There was a hunger in him to show the world, especially the Europeans, that Indians were capable of greatness, and mostly to himself that it could be done. “I had to conquer, had to win, needed to accomplish the swims,” he said.

Thus began his quest to earn the distinction of being the only man to swim the oceans of the five continents in one calendar year (1966). This included the Palk Straits in 25 hours and 36 minutess, the Straits of Gibraltar in 8 hours and 1 minute, the Dardenelles in 13 hours and 55 minutes, The Bosphorous in 4 hours and the entire length of the Panama Canal in 34 hours and 15 minutes. This unique achievement earned him a place in the Guinness Book of World Records and he was awarded the Padma Shri in 1959, followed by the Padma Bhushan in 1967.

“I never experienced before a more beastly swim,” he had exclaimed after being chased by killer sharks almost from the point of his swim till the bitter end in the unusually cold waters of the Gibraltar.

After crossing the Palk Straits, he wrote: “I had undertaken this perilous swim not to gain fame or trophies but to prove once again to the world that Indians are no longer afraid. To the youth of India this triumph will have dramatically demonstrated that nothing is impossible for them — all they have to do is believe and persevere and the goal will be theirs!”

He was called to the bar at Lincoln’s Inn in November 1954 and his achievements as a swimmer are recorded in their prestigious black books.

A man of action, Sen established the Explorers Club of India in 1959, with the aim of fostering the spirit of adventure in India’s youth. My father felt there was tremendous enthusiasm among the youth, but a lack of involvement. “They are hankering after a way, a path.”

He sent off young men to explore the wilderness and lived vicariously through their experiences of exploring the deserts and oceans, urging them to always be brave and fearless.

He sponsored many expeditions through the Explorers club, the most famous of them being a perilous six-day row boat adventure to the Andaman Islands by Lt. George Albert Duke and Pinaki Chatterjee in February 1969.

In 1972, he helped Bangladeshi refugees re-settle in India through the Explorers club. Without financial support from the Indian government, he cared for 300 families, exhibiting photographs of poor refugees and charging a visitor’s fee to sustain them. Any shortfall of funds was compensated by his own personal contribution. He was a man who possessed a heart and could feel others’ pain, regardless of his fame and wealth. He never forgot “what it’s like to be poor” and often extended a helping hand to the downtrodden and forgotten.
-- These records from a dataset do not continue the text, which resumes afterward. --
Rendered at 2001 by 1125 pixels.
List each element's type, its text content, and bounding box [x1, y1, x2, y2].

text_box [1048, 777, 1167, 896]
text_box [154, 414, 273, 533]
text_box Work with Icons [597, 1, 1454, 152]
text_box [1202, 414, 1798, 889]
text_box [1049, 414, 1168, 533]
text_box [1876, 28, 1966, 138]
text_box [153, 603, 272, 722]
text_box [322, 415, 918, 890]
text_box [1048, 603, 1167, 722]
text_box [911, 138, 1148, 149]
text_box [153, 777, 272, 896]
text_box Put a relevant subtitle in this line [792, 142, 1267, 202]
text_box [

Eventually, he was compelled to shut down the club, much to his disappointment. “The club was like a child to me,” he lamented. “I brought it up with much affection, but today it is on the verge of closing down because I can’t find anyone to replace me. Spirited, energetic Bengalis are rare today. Man has gone to the moon, done so many things. Life is an exciting opportunity. Bound down by a suffocating society, the civilization of neons, we’re losing the true spirit of adventure.”

Mihir Sen, a proud Indian and a great son of Bengal. A man who dared to dream big, embraced challenges and accomplished the impossible! I am so proud to be his daughter. Who will be the next Mihir Sen?